Search the material below for the word "text" and copy every line in which it occurs.
START Dataset entries
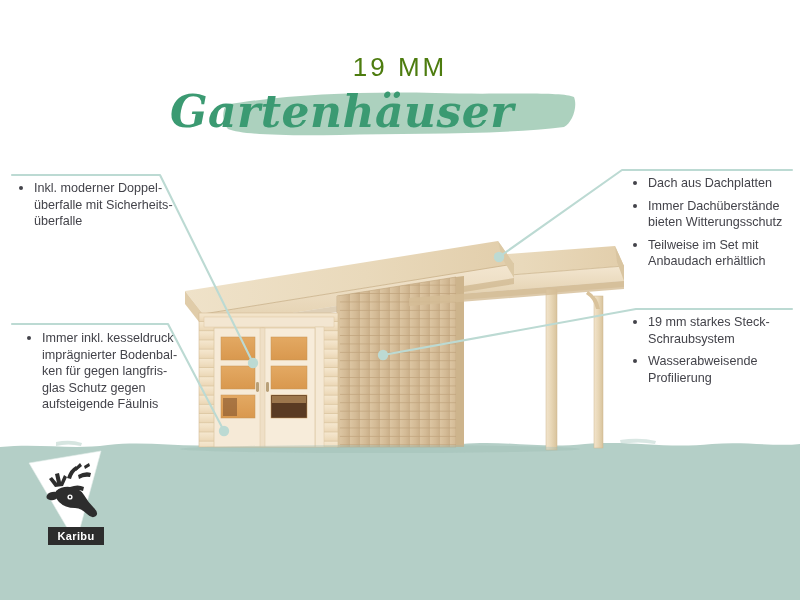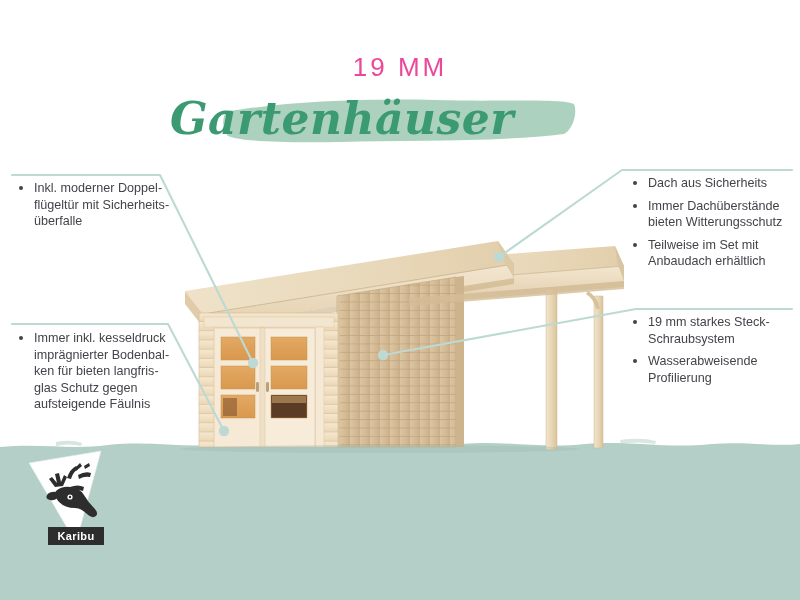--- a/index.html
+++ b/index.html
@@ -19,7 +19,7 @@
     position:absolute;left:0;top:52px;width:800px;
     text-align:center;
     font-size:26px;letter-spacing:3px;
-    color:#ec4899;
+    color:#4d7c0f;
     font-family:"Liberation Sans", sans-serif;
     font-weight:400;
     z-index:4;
END Dataset entries
START Dataset entries
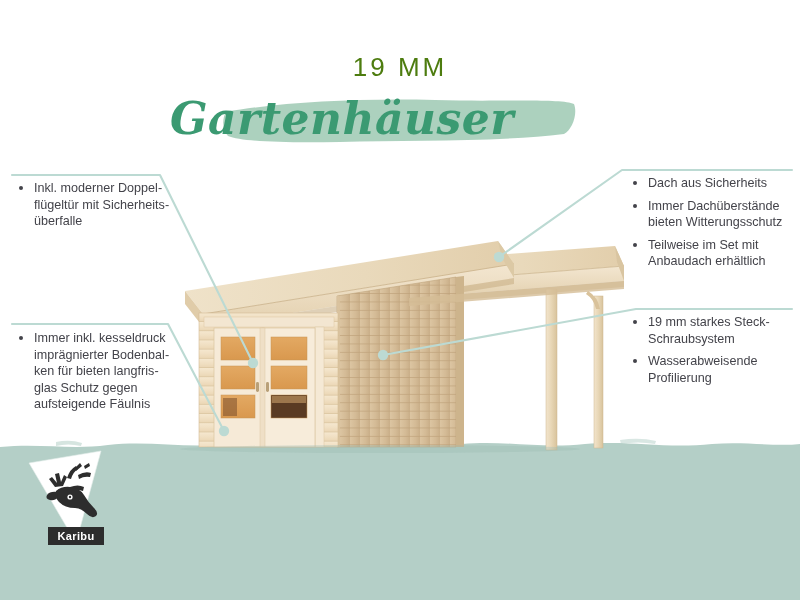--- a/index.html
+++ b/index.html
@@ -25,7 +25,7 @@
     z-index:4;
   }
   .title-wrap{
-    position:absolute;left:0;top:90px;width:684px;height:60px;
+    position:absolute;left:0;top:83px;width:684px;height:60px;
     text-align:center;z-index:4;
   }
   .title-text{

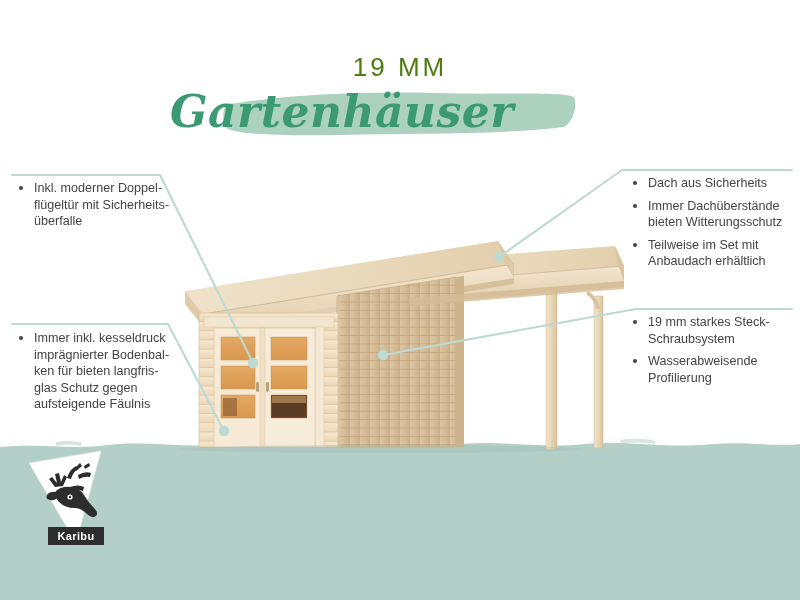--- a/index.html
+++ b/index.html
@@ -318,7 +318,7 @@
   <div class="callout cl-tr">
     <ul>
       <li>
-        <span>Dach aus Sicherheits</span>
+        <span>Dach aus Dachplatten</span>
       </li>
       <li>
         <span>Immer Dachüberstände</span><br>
END Dataset entries
START Dataset entries
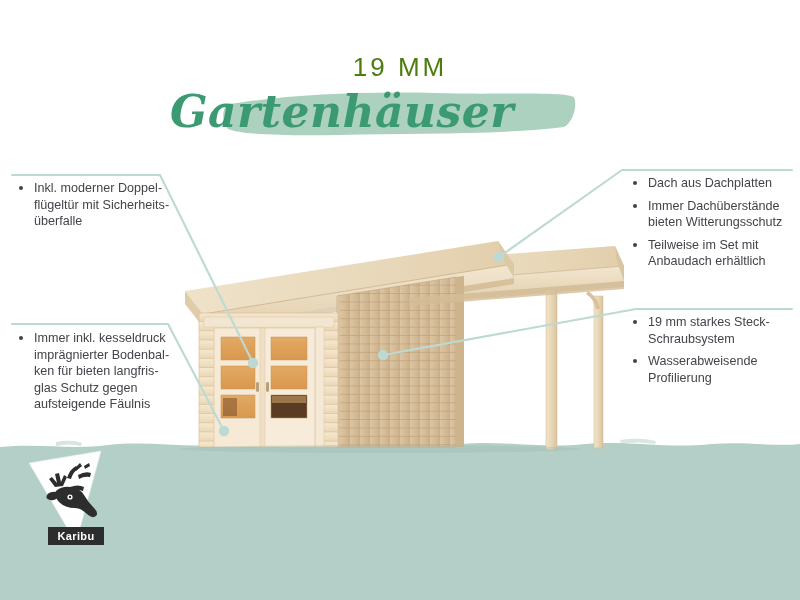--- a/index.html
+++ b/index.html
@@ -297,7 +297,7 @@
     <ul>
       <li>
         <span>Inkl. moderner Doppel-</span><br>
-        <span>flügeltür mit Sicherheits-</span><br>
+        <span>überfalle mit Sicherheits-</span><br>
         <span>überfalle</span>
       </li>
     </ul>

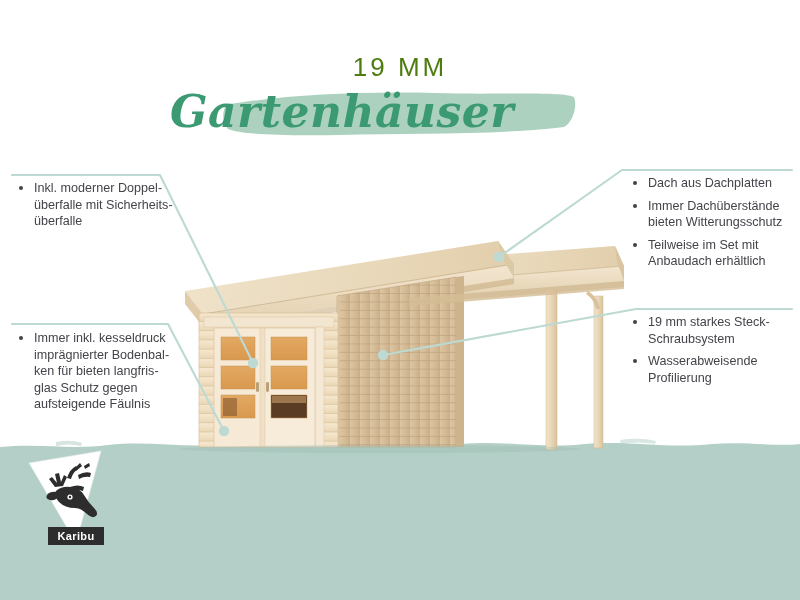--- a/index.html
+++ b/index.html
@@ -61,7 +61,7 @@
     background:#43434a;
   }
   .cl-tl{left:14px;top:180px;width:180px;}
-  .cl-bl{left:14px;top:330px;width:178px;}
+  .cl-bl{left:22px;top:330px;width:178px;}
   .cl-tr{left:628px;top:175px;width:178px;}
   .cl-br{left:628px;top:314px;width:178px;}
END Dataset entries
(Answer box)
     text-align:center;
     text-align:center;z-index:4;
   .title-text{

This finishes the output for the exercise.